As a husband and father, it’s important to me that I stay healthy for my family. And with Father’s Day landing right in the middle of this Men’s Health Month, it’s time for men across Wisconsin to get informed on how health reform impacts us and our families.
Reform is officially known as the Affordable Care Act and sometimes as Obamacare. One of the least known parts of the law is that it requires insurance companies (and Medicare) to provide many preventive care services without co-pays or deductibles.
This is important because seven in ten American deaths and 75 percent of health costs come from chronic diseases like heart disease, cancer, and Type 2 diabetes. In fact, heart disease is the top killer of men. Many of these chronic conditions are preventable, but Americans use preventive care at only about half the rate we should.

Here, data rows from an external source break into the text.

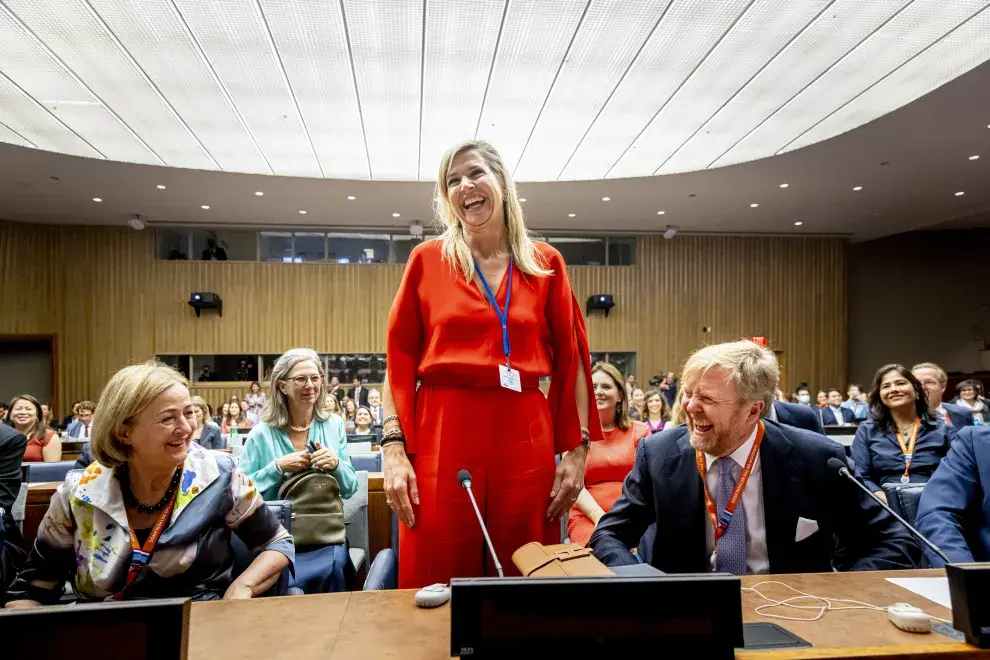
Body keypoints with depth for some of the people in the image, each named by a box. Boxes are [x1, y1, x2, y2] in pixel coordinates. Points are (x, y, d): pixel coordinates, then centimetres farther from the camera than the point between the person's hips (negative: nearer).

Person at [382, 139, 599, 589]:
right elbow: (399, 362, 3)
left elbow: (571, 361, 7)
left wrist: (577, 449, 2)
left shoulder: (546, 263, 8)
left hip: (525, 438, 1)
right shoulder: (427, 259, 6)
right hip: (442, 437, -1)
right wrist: (393, 448, -6)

We need to do better because catching things early or preventing them altogether will save lives and reduce costs.
Included in the list of preventive services that men can take advantage of without cost sharing are blood pressure and cholesterol screenings, colorectal cancer screenings for men over 50, and Type 2 diabetes screenings for men with high blood pressure. Many immunizations are also made free, including tetanus and flu shots. Finally, tobacco cessation interventions are available for men who want to get healthy for themselves and their family. A full list of preventive services is at www.healthcare.gov.
It’s also important that my family’s health is protected. I know other dads feel the same way, and with reform it’s much easier. For instance, my kids can’t be discriminated against for pre-existing conditions anymore. In 2014, adults like my wife and I will also be protected. And as my kids grow up, reform will allow them to stay on our insurance until they reach age 26.

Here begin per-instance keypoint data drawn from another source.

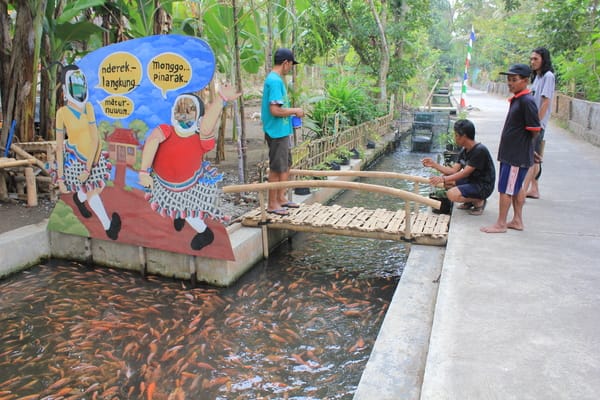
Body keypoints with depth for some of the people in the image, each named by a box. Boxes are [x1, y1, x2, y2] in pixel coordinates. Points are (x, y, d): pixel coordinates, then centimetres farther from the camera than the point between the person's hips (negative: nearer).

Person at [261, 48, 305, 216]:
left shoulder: (274, 79, 13)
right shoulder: (275, 81, -19)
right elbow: (275, 110, -26)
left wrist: (291, 114, 13)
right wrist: (294, 111, -14)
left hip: (282, 131, 10)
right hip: (277, 131, -10)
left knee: (286, 165, 19)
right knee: (277, 168, -1)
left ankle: (281, 198, 29)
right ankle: (272, 204, 11)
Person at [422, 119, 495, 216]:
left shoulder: (480, 150, -22)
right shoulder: (464, 150, 5)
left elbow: (465, 173, -25)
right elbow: (453, 170, 2)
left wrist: (443, 179, -29)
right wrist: (434, 165, -4)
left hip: (483, 186, -9)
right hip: (471, 181, 9)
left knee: (452, 194, -27)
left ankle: (479, 201, -3)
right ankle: (469, 202, 9)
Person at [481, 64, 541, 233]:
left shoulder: (527, 101, -17)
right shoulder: (517, 99, 12)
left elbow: (534, 130, -18)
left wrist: (522, 145, -4)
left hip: (518, 155, -10)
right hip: (511, 153, 10)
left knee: (505, 189, -3)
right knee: (516, 188, 16)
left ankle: (500, 224, 7)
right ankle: (517, 221, 27)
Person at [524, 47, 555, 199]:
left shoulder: (548, 76, -10)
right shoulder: (537, 76, 17)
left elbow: (546, 102, -16)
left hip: (538, 123, -9)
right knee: (534, 157, 12)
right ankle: (534, 189, 20)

For my wife, reform requires preventive services specific to women without cost sharing to help make sure she’ll continue to be with me as we raise our kids. Mammograms and cervical cancer screenings, for example, are included in these services already. By 2014, insurance companies won’t be able to charge women higher premiums, either.
Finally, by 2014, health insurance will be simpler, easier to purchase, and more affordable when each state gets its new “healthcare marketplace.” This will include private insurance offering different levels of plans in an easy to compare format. This means they’ll be competing against each other for the business of small businesses and individuals who have a tough time getting insurance now. Think of it like going online to book a hotel – except that along with the new marketplace, tax credits for small businesses that provide healthcare are already available and tax credits for individuals will be added when the marketplace takes effect.
We have a lot to celebrate during Men’s Health Month. For you and your family, I hope you’ll join me in taking the time to get a handle on what health reform offers.
Doug Hill is director of Know Your Care Wisconsin, a non-profit group devoted to educating citizens about how the Affordable Care Act impacts them.